Lucinda McKnight, lecturer at Deakin University, Australia, has a February 9, 2021 essay about literacy in the coming age of artificial intelligence (AI) for The Conversation (Note 1: You can also find this essay as a February 10, 2021 news item on phys.org; Note 2: Links have been removed),
Students across Australia have started the new school year using pencils, pens and keyboards to learn to write.
In workplaces, machines are also learning to write, so effectively that within a few years they may write better than humans.
Sometimes they already do, as apps like Grammarly demonstrate. Certainly, much everyday writing humans now do may soon be done by machines with artificial intelligence (AI).
The predictive text commonly used by phone and email software is a form of AI writing that countless humans use every day.
According to an industry research organisation Gartner, AI and related technology will automate production of 30% of all content found on the internet by 2022.
Some prose, poetry, reports, newsletters, opinion articles, reviews, slogans and scripts are already being written by artificial intelligence.
Literacy increasingly means and includes interacting with and critically evaluating AI.
This means our children should no longer be taught just formulaic writing. [emphasis mine] Instead, writing education should encompass skills that go beyond the capacities of artificial intelligence.
McKnight’s focus is on how Australian education should approach the coming AI writer ‘supremacy’, from her February 9, 2021 essay (Note: Links have been removed),
In 2019, the New Yorker magazine did an experiment to see if IT company OpenAI’s natural language generator GPT-2 could write an entire article in the magazine’s distinctive style. This attempt had limited success, with the generator making many errors.
But by 2020, GPT-3, the new version of the machine, trained on even more data, wrote an article for The Guardian newspaper with the headline “A robot wrote this entire article. Are you scared yet, human?”
This latest much improved generator has implications for the future of journalism, as the Elon Musk-funded OpenAI invests ever more in research and development.
AI writing is said to have voice but no soul. Human writers, as the New Yorker’s John Seabrook says, give “color, personality and emotion to writing by bending the rules”. Students, therefore, need to learn the rules and be encouraged to break them.
Creativity and co-creativity (with machines) should be fostered. Machines are trained on a finite amount of data, to predict and replicate, not to innovate in meaningful and deliberate ways.

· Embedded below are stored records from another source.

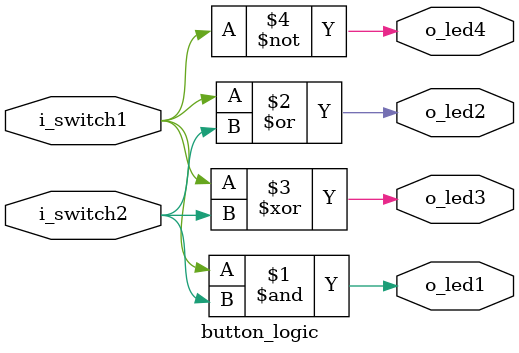
<source format=v>

module button_logic (
    input  wire i_switch1,
    input  wire i_switch2,
    output wire o_led1,
    output wire o_led2,
    output wire o_led3,
    output wire o_led4
);

    // All four gates exist simultaneously — order doesn't matter
    assign o_led1 = i_switch1 & i_switch2;   // AND gate
    assign o_led2 = i_switch1 | i_switch2;   // OR gate
    assign o_led3 = i_switch1 ^ i_switch2;   // XOR gate
    assign o_led4 = ~i_switch1;              // NOT (inverter)

endmodule

</source>
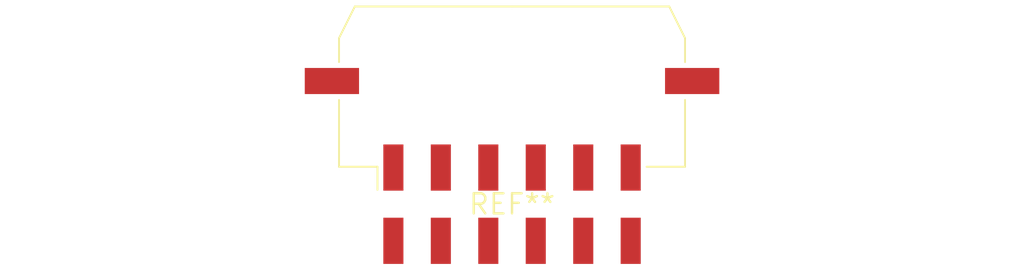
<source format=kicad_pcb>
(kicad_pcb (version 20240108) (generator pcbnew)

  (general
    (thickness 1.6)
  )

  (paper "A4")
  (layers
    (0 "F.Cu" signal)
    (31 "B.Cu" signal)
    (32 "B.Adhes" user "B.Adhesive")
    (33 "F.Adhes" user "F.Adhesive")
    (34 "B.Paste" user)
    (35 "F.Paste" user)
    (36 "B.SilkS" user "B.Silkscreen")
    (37 "F.SilkS" user "F.Silkscreen")
    (38 "B.Mask" user)
    (39 "F.Mask" user)
    (40 "Dwgs.User" user "User.Drawings")
    (41 "Cmts.User" user "User.Comments")
    (42 "Eco1.User" user "User.Eco1")
    (43 "Eco2.User" user "User.Eco2")
    (44 "Edge.Cuts" user)
    (45 "Margin" user)
    (46 "B.CrtYd" user "B.Courtyard")
    (47 "F.CrtYd" user "F.Courtyard")
    (48 "B.Fab" user)
    (49 "F.Fab" user)
    (50 "User.1" user)
    (51 "User.2" user)
    (52 "User.3" user)
    (53 "User.4" user)
    (54 "User.5" user)
    (55 "User.6" user)
    (56 "User.7" user)
    (57 "User.8" user)
    (58 "User.9" user)
  )

  (setup
    (pad_to_mask_clearance 0)
    (pcbplotparams
      (layerselection 0x00010fc_ffffffff)
      (plot_on_all_layers_selection 0x0000000_00000000)
      (disableapertmacros false)
      (usegerberextensions false)
      (usegerberattributes false)
      (usegerberadvancedattributes false)
      (creategerberjobfile false)
      (dashed_line_dash_ratio 12.000000)
      (dashed_line_gap_ratio 3.000000)
      (svgprecision 4)
      (plotframeref false)
      (viasonmask false)
      (mode 1)
      (useauxorigin false)
      (hpglpennumber 1)
      (hpglpenspeed 20)
      (hpglpendiameter 15.000000)
      (dxfpolygonmode false)
      (dxfimperialunits false)
      (dxfusepcbnewfont false)
      (psnegative false)
      (psa4output false)
      (plotreference false)
      (plotvalue false)
      (plotinvisibletext false)
      (sketchpadsonfab false)
      (subtractmaskfromsilk false)
      (outputformat 1)
      (mirror false)
      (drillshape 1)
      (scaleselection 1)
      (outputdirectory "")
    )
  )

  (net 0 "")

  (footprint "Molex_Micro-Fit_3.0_43045-1210_2x06-1MP_P3.00mm_Horizontal" (layer "F.Cu") (at 0 0))

)

</source>
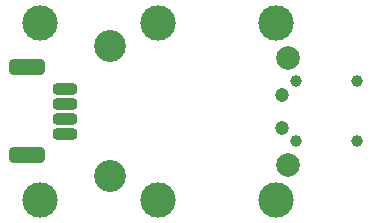
<source format=gbr>
%TF.GenerationSoftware,KiCad,Pcbnew,6.0.2+dfsg-1~bpo11+1*%
%TF.CreationDate,2022-03-18T19:48:37+00:00*%
%TF.ProjectId,TFHT01B,54464854-3031-4422-9e6b-696361645f70,rev?*%
%TF.SameCoordinates,Original*%
%TF.FileFunction,Soldermask,Top*%
%TF.FilePolarity,Negative*%
%FSLAX46Y46*%
G04 Gerber Fmt 4.6, Leading zero omitted, Abs format (unit mm)*
G04 Created by KiCad (PCBNEW 6.0.2+dfsg-1~bpo11+1) date 2022-03-18 19:48:37*
%MOMM*%
%LPD*%
G01*
G04 APERTURE LIST*
G04 Aperture macros list*
%AMRoundRect*
0 Rectangle with rounded corners*
0 $1 Rounding radius*
0 $2 $3 $4 $5 $6 $7 $8 $9 X,Y pos of 4 corners*
0 Add a 4 corners polygon primitive as box body*
4,1,4,$2,$3,$4,$5,$6,$7,$8,$9,$2,$3,0*
0 Add four circle primitives for the rounded corners*
1,1,$1+$1,$2,$3*
1,1,$1+$1,$4,$5*
1,1,$1+$1,$6,$7*
1,1,$1+$1,$8,$9*
0 Add four rect primitives between the rounded corners*
20,1,$1+$1,$2,$3,$4,$5,0*
20,1,$1+$1,$4,$5,$6,$7,0*
20,1,$1+$1,$6,$7,$8,$9,0*
20,1,$1+$1,$8,$9,$2,$3,0*%
G04 Aperture macros list end*
%ADD10C,2.000000*%
%ADD11C,3.000000*%
%ADD12RoundRect,0.350000X-0.700000X0.150000X-0.700000X-0.150000X0.700000X-0.150000X0.700000X0.150000X0*%
%ADD13RoundRect,0.450000X-1.100000X0.250000X-1.100000X-0.250000X1.100000X-0.250000X1.100000X0.250000X0*%
%ADD14C,1.200000*%
%ADD15C,2.700000*%
%ADD16C,1.000000*%
G04 APERTURE END LIST*
D10*
%TO.C,REF\u002A\u002A*%
X23500000Y12000000D03*
%TD*%
D11*
%TO.C,M4*%
X12500000Y15000000D03*
%TD*%
D12*
%TO.C,J2*%
X4650000Y9375000D03*
X4650000Y8125000D03*
X4650000Y6875000D03*
X4650000Y5625000D03*
D13*
X1450000Y11225000D03*
X1450000Y3775000D03*
%TD*%
D11*
%TO.C,M2*%
X12500000Y0D03*
%TD*%
D14*
%TO.C,REF\u002A\u002A*%
X23000000Y6133334D03*
%TD*%
%TO.C,REF\u002A\u002A*%
X23000000Y8866667D03*
%TD*%
D10*
%TO.C,REF\u002A\u002A*%
X23500000Y3000000D03*
%TD*%
D11*
%TO.C,M6*%
X2500000Y15000000D03*
%TD*%
%TO.C,M5*%
X22500000Y0D03*
%TD*%
%TO.C,M1*%
X22500000Y15000000D03*
%TD*%
%TO.C,M3*%
X2500000Y0D03*
%TD*%
D15*
%TO.C,D2*%
X8500000Y13000000D03*
%TD*%
%TO.C,D3*%
X8500000Y2000000D03*
%TD*%
D16*
%TO.C,M7*%
X24250000Y4950000D03*
X29350000Y4950000D03*
X29350000Y10050000D03*
X24250000Y10050000D03*
%TD*%
M02*

</source>
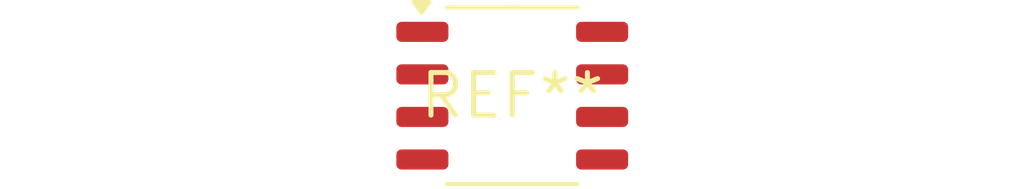
<source format=kicad_pcb>
(kicad_pcb (version 20240108) (generator pcbnew)

  (general
    (thickness 1.6)
  )

  (paper "A4")
  (layers
    (0 "F.Cu" signal)
    (31 "B.Cu" signal)
    (32 "B.Adhes" user "B.Adhesive")
    (33 "F.Adhes" user "F.Adhesive")
    (34 "B.Paste" user)
    (35 "F.Paste" user)
    (36 "B.SilkS" user "B.Silkscreen")
    (37 "F.SilkS" user "F.Silkscreen")
    (38 "B.Mask" user)
    (39 "F.Mask" user)
    (40 "Dwgs.User" user "User.Drawings")
    (41 "Cmts.User" user "User.Comments")
    (42 "Eco1.User" user "User.Eco1")
    (43 "Eco2.User" user "User.Eco2")
    (44 "Edge.Cuts" user)
    (45 "Margin" user)
    (46 "B.CrtYd" user "B.Courtyard")
    (47 "F.CrtYd" user "F.Courtyard")
    (48 "B.Fab" user)
    (49 "F.Fab" user)
    (50 "User.1" user)
    (51 "User.2" user)
    (52 "User.3" user)
    (53 "User.4" user)
    (54 "User.5" user)
    (55 "User.6" user)
    (56 "User.7" user)
    (57 "User.8" user)
    (58 "User.9" user)
  )

  (setup
    (pad_to_mask_clearance 0)
    (pcbplotparams
      (layerselection 0x00010fc_ffffffff)
      (plot_on_all_layers_selection 0x0000000_00000000)
      (disableapertmacros false)
      (usegerberextensions false)
      (usegerberattributes false)
      (usegerberadvancedattributes false)
      (creategerberjobfile false)
      (dashed_line_dash_ratio 12.000000)
      (dashed_line_gap_ratio 3.000000)
      (svgprecision 4)
      (plotframeref false)
      (viasonmask false)
      (mode 1)
      (useauxorigin false)
      (hpglpennumber 1)
      (hpglpenspeed 20)
      (hpglpendiameter 15.000000)
      (dxfpolygonmode false)
      (dxfimperialunits false)
      (dxfusepcbnewfont false)
      (psnegative false)
      (psa4output false)
      (plotreference false)
      (plotvalue false)
      (plotinvisibletext false)
      (sketchpadsonfab false)
      (subtractmaskfromsilk false)
      (outputformat 1)
      (mirror false)
      (drillshape 1)
      (scaleselection 1)
      (outputdirectory "")
    )
  )

  (net 0 "")

  (footprint "SSOP-8_3.9x5.05mm_P1.27mm" (layer "F.Cu") (at 0 0))

)

</source>
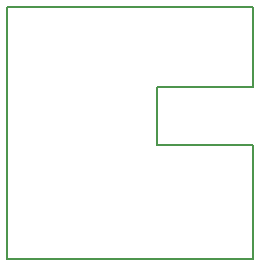
<source format=gbr>
%TF.GenerationSoftware,KiCad,Pcbnew,7.0.10*%
%TF.CreationDate,2024-01-21T02:22:15+01:00*%
%TF.ProjectId,powermeter,706f7765-726d-4657-9465-722e6b696361,rev?*%
%TF.SameCoordinates,Original*%
%TF.FileFunction,Profile,NP*%
%FSLAX46Y46*%
G04 Gerber Fmt 4.6, Leading zero omitted, Abs format (unit mm)*
G04 Created by KiCad (PCBNEW 7.0.10) date 2024-01-21 02:22:15*
%MOMM*%
%LPD*%
G01*
G04 APERTURE LIST*
%TA.AperFunction,Profile*%
%ADD10C,0.200000*%
%TD*%
G04 APERTURE END LIST*
D10*
X71120000Y-47625000D02*
X62992000Y-47625000D01*
X62992000Y-52578000D01*
X71120000Y-52578000D01*
X71120000Y-62230000D01*
X50292000Y-62230000D01*
X50292000Y-40894000D01*
X71120000Y-40894000D01*
X71120000Y-47625000D01*
M02*

</source>
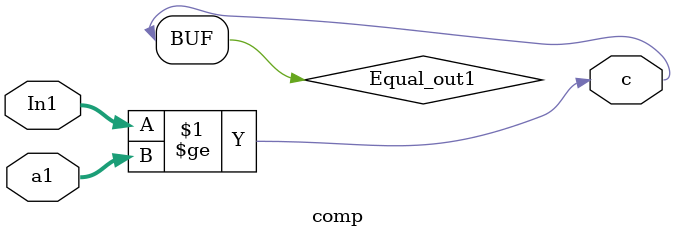
<source format=v>



`timescale 1 ns / 1 ns

module comp
          (In1,
           a1,
           c);


  input   [15:0] In1;  // uint16
  input   [15:0] a1;  // uint16
  output  c;


  wire Equal_out1;


  assign Equal_out1 = In1 >= a1;

  assign c = Equal_out1;

endmodule  // comp


</source>
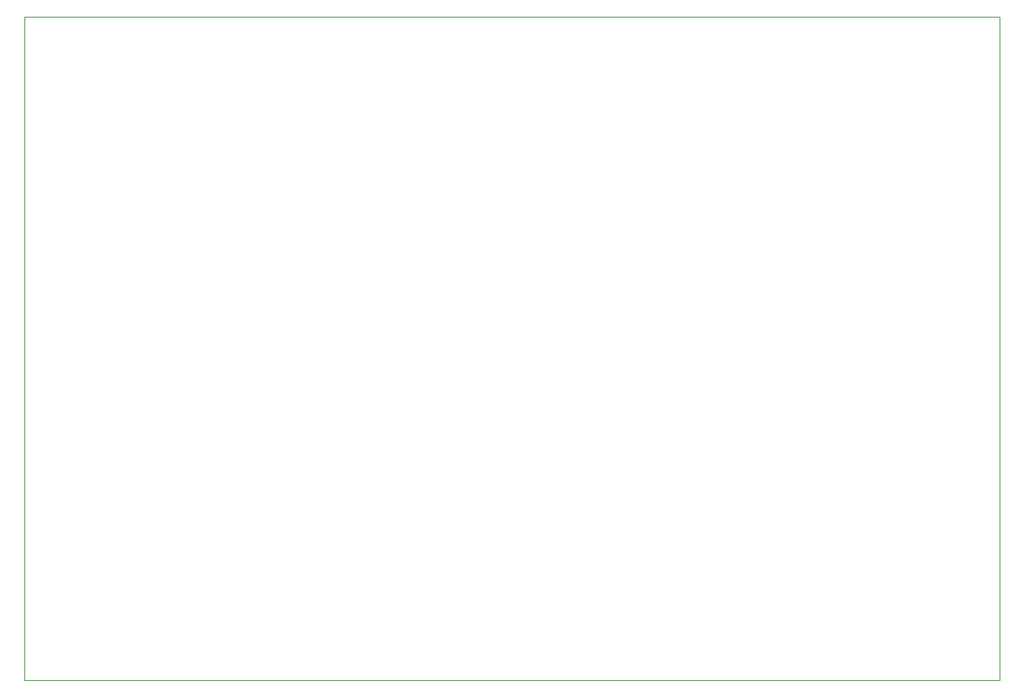
<source format=gbr>
%TF.GenerationSoftware,KiCad,Pcbnew,(5.1.7)-1*%
%TF.CreationDate,2021-05-19T20:23:41+02:00*%
%TF.ProjectId,PEE50-Schakeling,50454535-302d-4536-9368-616b656c696e,rev?*%
%TF.SameCoordinates,Original*%
%TF.FileFunction,Profile,NP*%
%FSLAX46Y46*%
G04 Gerber Fmt 4.6, Leading zero omitted, Abs format (unit mm)*
G04 Created by KiCad (PCBNEW (5.1.7)-1) date 2021-05-19 20:23:41*
%MOMM*%
%LPD*%
G01*
G04 APERTURE LIST*
%TA.AperFunction,Profile*%
%ADD10C,0.050000*%
%TD*%
G04 APERTURE END LIST*
D10*
X39080440Y-35526980D02*
X39118540Y-35526980D01*
X39080440Y-35529520D02*
X39080440Y-35526980D01*
X39080440Y-35801300D02*
X39080440Y-35529520D01*
X147289520Y-35526980D02*
X39118540Y-35526980D01*
X147289520Y-109217460D02*
X147289520Y-35526980D01*
X39080440Y-109217460D02*
X147289520Y-109217460D01*
X39080440Y-35801300D02*
X39080440Y-109217460D01*
M02*

</source>
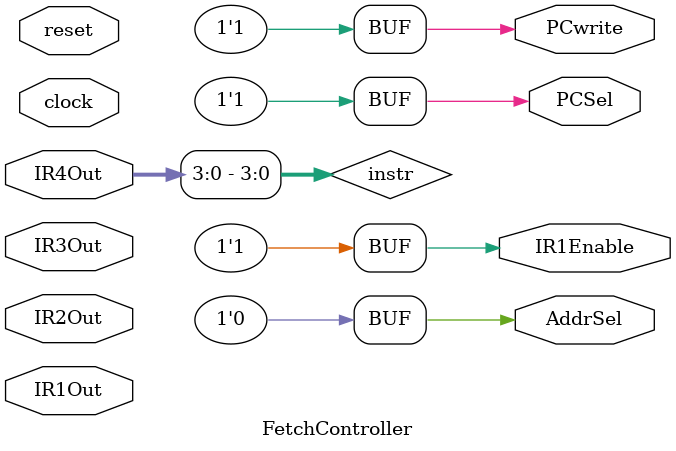
<source format=v>
module FetchController
(
	reset, clock, IR1Out, IR2Out, IR3Out, IR4Out,
	PCSel, PCwrite, IR1Enable, AddrSel
);

	input reset;
	input clock;
	input [7:0] IR1Out, IR2Out, IR3Out, IR4Out;
	output PCSel, PCwrite, IR1Enable, AddrSel;
	reg [3:0] state;
	reg [3:0] instr;

/*****************************************************************************
 *                         Parameter Declarations                            *
 *****************************************************************************/

	parameter [3:0] reset_s = 0, c1 = 1, c2 = 2, c3_asn = 3,
					c4_asnsh = 4, c3_shift = 5, c3_ori = 6,
					c4_ori = 7, c5_ori = 8, c3_load = 9, c4_load = 10,
					c3_store = 11, c3_bpz = 12, c3_bz = 13, c3_bnz = 14,
					stop = 15;

/*****************************************************************************
 *                         Combination Logic                                 *
 *****************************************************************************/
 
	assign AddrSel = 0;
	assign PCSel = 1; /* To Change For Branches */
	assign PCwrite = 1;
	assign IR1Enable = 1;
 
	always@(*)
	begin
		instr = IR4Out[3:0];
	end
 
	always@(*)
	begin	
		if(instr == 4'b0100 | instr == 4'b0110 | instr == 4'b1000) state = c3_asn;
		else if( instr[2:0] == 3'b011 ) state = c3_shift;
		else if( instr[2:0] == 3'b111 ) state = c3_ori;
		else if( instr == 4'b0000 ) state = c3_load;
		else if( instr == 4'b0010 ) state = c3_store;
		else if( instr == 4'b1101 ) state = c3_bpz;
		else if( instr == 4'b0101 ) state = c3_bz;
		else if( instr == 4'b1001 ) state = c3_bnz;
		else if( instr == 4'b1010 ) state = c1; // nop
		else if( instr == 4'b0001 ) state = stop;
		else state = 0;
	end

endmodule
</source>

AI cannot yet plan and does not have a purpose. Students need to hone skills in purposeful writing that achieves their communication goals.
AI is not yet as complex as the human brain. Humans detect humor and satire. They know words can have multiple and subtle meanings. Humans are capable of perception and insight; they can make advanced evaluative judgements about good and bad writing.
There are calls for humans to become expert in sophisticated forms of writing and in editing writing created by robots as vital future skills.
… OpenAI’s managers originally refused to release GPT-3, ostensibly because they were concerned about the generator being used to create fake material, such as reviews of products or election-related commentary.
AI writing bots have no conscience and may need to be eliminated by humans, as with Microsoft’s racist Twitter prototype, Tay.
Critical, compassionate and nuanced assessment of what AI produces, management and monitoring of content, and decision-making and empathy with readers are all part of the “writing” roles of a democratic future.
It’s an interesting line of thought and McKnight’s ideas about writing education could be applicable beyond Australia., assuming you accept her basic premise.
I have a few other postings here about AI and writing:
Writing and AI or is a robot writing this blog? a July 16, 2014 posting
AI (artificial intelligence) text generator, too dangerous to release? a February 18, 2019 posting
Automated science writing? a September 16, 2019 posting
It seems I have a lot of questions* about the automation of any kind of writing.
*’question’ changed to ‘questions’ on November 25, 2021.